Prefix Caching
BlazeTracker makes multiple sequential LLM calls per message — anywhere from 5 to 20+ depending on your configuration and the number of characters present. Without prefix caching, each call processes the full context from scratch. With it, the backend reuses computed context between calls, dramatically reducing latency.
Why It Matters
Each extraction prompt consists of:
- System prompt — Static instructions that don’t change between calls (e.g., “You are a state tracker. Extract the current time from the following messages…”)

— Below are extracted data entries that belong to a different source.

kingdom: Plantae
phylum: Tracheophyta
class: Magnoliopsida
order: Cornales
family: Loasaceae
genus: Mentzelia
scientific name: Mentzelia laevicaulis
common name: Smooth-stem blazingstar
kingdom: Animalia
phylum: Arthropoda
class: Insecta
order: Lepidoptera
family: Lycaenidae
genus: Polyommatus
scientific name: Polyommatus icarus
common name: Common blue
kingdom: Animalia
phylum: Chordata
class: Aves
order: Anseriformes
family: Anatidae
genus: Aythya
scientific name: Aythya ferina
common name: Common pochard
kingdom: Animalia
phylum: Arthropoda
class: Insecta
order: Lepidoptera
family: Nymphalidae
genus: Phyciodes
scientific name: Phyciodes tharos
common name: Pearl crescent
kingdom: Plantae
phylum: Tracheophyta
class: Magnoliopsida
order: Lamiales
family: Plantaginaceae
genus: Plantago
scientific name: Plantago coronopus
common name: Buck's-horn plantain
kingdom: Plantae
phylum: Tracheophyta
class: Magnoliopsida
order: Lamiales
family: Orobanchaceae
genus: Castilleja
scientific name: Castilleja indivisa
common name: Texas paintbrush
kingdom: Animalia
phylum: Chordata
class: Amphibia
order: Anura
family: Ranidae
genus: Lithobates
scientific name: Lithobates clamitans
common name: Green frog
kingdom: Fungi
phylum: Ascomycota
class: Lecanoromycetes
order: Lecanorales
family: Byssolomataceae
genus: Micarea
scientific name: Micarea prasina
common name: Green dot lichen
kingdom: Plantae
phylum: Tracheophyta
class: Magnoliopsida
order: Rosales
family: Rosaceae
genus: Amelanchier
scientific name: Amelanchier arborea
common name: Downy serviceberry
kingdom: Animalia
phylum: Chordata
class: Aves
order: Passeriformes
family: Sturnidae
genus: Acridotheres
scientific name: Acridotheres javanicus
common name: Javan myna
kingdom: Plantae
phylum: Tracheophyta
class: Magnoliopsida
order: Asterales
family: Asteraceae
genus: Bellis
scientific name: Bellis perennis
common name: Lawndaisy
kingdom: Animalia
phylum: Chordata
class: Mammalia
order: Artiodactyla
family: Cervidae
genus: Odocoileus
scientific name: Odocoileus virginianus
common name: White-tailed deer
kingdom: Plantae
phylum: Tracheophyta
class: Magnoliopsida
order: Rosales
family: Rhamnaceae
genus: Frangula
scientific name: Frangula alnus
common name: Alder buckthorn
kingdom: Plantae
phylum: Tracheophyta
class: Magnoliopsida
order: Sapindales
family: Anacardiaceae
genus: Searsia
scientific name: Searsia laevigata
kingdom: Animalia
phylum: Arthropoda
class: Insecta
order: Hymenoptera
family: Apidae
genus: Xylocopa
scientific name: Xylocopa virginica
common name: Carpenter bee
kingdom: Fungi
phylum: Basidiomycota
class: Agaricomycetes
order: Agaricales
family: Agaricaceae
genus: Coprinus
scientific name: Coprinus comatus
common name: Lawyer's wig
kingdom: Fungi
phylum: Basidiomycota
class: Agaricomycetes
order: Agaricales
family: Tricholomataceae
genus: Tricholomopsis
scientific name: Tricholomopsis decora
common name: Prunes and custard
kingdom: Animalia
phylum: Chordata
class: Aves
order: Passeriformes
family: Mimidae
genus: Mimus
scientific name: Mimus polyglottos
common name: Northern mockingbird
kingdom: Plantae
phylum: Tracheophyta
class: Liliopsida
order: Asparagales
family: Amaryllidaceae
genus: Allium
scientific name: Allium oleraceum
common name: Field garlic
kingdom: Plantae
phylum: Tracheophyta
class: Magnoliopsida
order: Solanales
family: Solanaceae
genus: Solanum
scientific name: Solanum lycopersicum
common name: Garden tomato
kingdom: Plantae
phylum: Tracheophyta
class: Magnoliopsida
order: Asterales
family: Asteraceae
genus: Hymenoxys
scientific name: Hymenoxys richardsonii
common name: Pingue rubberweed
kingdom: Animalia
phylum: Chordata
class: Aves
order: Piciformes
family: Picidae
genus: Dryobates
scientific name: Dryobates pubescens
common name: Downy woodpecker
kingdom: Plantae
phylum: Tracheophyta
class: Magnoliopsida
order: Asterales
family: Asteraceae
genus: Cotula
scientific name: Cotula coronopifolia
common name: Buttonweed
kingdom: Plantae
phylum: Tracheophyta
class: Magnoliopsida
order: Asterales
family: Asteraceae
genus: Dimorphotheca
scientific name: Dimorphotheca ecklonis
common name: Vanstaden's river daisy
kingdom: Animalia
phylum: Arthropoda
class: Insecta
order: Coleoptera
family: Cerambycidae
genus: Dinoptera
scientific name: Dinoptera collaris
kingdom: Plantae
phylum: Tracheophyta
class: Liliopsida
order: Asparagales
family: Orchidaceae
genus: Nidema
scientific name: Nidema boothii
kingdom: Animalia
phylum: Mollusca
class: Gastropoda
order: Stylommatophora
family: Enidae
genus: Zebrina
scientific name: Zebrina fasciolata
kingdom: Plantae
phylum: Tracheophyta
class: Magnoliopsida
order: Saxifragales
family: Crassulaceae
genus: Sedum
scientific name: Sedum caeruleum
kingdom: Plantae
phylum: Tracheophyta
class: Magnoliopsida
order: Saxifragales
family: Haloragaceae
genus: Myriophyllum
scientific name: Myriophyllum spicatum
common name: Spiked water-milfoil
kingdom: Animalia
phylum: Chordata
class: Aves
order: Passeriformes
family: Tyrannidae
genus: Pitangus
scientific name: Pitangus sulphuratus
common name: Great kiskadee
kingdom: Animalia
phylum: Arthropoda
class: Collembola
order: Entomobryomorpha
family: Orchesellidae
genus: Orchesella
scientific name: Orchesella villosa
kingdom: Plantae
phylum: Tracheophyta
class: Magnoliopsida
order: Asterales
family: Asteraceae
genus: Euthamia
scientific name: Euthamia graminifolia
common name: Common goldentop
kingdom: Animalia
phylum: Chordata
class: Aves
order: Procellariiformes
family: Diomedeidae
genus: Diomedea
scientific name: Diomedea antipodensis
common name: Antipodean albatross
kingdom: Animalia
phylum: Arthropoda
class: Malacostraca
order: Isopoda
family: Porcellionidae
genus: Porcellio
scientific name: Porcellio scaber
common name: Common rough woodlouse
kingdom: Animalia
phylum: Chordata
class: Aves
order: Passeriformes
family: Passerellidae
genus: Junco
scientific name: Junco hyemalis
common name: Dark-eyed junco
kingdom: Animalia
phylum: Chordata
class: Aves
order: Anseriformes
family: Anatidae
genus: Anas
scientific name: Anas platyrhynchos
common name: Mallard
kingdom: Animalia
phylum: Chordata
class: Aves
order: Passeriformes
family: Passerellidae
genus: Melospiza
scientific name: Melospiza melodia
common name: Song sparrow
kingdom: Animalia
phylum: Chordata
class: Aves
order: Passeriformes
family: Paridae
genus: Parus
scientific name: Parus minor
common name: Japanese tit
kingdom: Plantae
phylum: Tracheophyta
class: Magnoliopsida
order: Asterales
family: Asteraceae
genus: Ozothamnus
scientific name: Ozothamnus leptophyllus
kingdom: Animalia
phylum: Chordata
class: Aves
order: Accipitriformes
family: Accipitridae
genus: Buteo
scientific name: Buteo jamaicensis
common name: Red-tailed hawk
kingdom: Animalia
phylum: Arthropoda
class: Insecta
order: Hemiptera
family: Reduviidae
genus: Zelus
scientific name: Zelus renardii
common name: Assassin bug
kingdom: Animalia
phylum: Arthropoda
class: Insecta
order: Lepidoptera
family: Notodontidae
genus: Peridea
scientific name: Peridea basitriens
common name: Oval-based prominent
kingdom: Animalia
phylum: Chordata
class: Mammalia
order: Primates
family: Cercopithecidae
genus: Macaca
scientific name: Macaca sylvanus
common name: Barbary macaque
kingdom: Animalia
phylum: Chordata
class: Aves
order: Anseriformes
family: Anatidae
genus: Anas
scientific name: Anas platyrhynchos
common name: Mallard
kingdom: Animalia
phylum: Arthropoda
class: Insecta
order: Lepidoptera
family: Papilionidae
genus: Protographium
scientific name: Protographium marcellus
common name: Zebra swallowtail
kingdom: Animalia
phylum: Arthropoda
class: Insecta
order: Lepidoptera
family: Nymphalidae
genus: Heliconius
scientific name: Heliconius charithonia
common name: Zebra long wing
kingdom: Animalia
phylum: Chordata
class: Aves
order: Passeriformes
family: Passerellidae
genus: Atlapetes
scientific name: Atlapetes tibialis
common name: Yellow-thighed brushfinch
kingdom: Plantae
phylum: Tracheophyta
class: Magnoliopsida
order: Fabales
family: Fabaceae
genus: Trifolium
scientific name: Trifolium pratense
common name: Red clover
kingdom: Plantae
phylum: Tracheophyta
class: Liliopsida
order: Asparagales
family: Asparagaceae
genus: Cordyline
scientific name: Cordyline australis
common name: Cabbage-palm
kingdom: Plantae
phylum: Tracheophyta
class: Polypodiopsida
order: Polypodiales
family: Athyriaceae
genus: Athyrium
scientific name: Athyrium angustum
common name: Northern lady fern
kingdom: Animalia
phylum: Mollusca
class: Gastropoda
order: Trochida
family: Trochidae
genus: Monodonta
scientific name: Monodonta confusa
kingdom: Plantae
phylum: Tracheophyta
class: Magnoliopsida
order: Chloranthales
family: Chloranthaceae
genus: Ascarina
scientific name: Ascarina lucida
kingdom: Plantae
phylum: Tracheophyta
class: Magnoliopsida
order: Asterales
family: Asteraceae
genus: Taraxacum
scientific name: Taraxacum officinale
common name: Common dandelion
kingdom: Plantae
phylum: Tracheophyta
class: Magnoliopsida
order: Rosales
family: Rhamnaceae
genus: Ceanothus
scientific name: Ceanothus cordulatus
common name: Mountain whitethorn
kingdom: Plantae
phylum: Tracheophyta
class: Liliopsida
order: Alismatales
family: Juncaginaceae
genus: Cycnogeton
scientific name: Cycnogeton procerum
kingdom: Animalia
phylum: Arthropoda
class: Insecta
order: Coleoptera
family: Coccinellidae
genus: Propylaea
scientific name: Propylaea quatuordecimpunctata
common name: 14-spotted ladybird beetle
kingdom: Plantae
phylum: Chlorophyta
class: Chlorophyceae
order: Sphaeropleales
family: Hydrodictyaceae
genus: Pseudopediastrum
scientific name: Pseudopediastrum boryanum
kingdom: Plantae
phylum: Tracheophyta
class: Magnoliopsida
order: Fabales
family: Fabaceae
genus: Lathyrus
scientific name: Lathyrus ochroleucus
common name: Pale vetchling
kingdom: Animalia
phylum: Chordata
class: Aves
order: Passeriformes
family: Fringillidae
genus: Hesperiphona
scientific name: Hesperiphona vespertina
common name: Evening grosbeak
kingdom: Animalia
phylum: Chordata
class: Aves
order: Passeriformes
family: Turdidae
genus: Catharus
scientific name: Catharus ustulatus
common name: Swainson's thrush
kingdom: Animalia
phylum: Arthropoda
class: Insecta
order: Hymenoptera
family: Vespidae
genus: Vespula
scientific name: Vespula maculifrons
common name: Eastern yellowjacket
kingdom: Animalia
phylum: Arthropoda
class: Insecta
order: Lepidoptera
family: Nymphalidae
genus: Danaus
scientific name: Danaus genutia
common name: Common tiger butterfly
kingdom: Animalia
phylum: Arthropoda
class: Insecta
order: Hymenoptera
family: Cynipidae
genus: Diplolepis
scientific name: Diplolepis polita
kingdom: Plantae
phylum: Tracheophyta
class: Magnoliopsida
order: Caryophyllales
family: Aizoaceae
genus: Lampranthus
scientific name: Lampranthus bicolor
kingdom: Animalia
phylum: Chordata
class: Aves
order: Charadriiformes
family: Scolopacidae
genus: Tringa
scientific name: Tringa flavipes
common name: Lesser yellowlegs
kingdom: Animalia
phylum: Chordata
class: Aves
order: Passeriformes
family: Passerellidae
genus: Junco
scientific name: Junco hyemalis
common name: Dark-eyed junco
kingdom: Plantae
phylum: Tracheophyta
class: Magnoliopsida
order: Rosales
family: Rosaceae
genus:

- User template — Dynamic content with the actual chat messages, previous state, and extraction-specific placeholders
The system prompt and chat messages are largely the same across all extraction calls for a given turn. Without prefix caching, the backend processes these repeated tokens from scratch every time. With prefix caching, the KV cache from the first call is reused for subsequent calls, skipping the redundant computation.
The Impact
For a typical extraction turn with 8 LLM calls:
| Without Caching | With Caching | |
|---|---|---|
| Tokens processed | 8 x full context | 1 x full context + 7 x delta |
| Time (rough) | 8x | ~2-3x |
The exact savings depend on your context length, model size, and backend, but prefix caching typically reduces extraction time by 60-75%.
How Prompts Are Structured for Caching
BlazeTracker’s prompts are deliberately split to maximize cache hits:
┌─────────────────────────────────┐
│ System Prompt (static) │ ← Cached across all calls
│ - Role and instructions │
│ - Output format specification │
│ - Field definitions │
├─────────────────────────────────┤
│ User Template (dynamic) │ ← Partially cached (messages repeat)
│ - Chat messages │ ← Same across calls
│ - Previous state context │ ← Same across calls
│ - Extraction-specific data │ ← Different per extractor
└─────────────────────────────────┘The system prompt and chat messages (the bulk of the context) are identical across calls, so they hit the cache. Only the extraction-specific suffix changes.
Prompt Prefix and Suffix
The Prompt Prefix and Prompt Suffix settings let you prepend or append text to all extraction prompts. A common use case:
Prompt Prefix: /nothinkSome models (like QwQ) support a /nothink mode that disables chain-of-thought reasoning, producing faster structured output. Since extraction prompts ask for JSON responses, extended thinking is usually unnecessary.
Backend Configuration
See Setup — Enable Prefix Caching for backend-specific configuration instructions.
Cache Slot Sizing (KoboldCpp)
KoboldCpp’s --smartcache N allocates N cache slots in system RAM. Each slot stores a full context’s worth of KV cache. Guidelines:
- Minimum useful: 12 slots (fewer and the cache churns too fast)
- Recommended: 18 slots
- Memory per slot: Varies by model — roughly (context_length × model_hidden_dim × 2 × num_layers × bytes_per_param) per slot
For reference:
- QwQ 32B, 32K context: ~2.5GB per slot
- GLM 4 358B, 32K context: ~11GB per slot
Check your system RAM before allocating too many slots.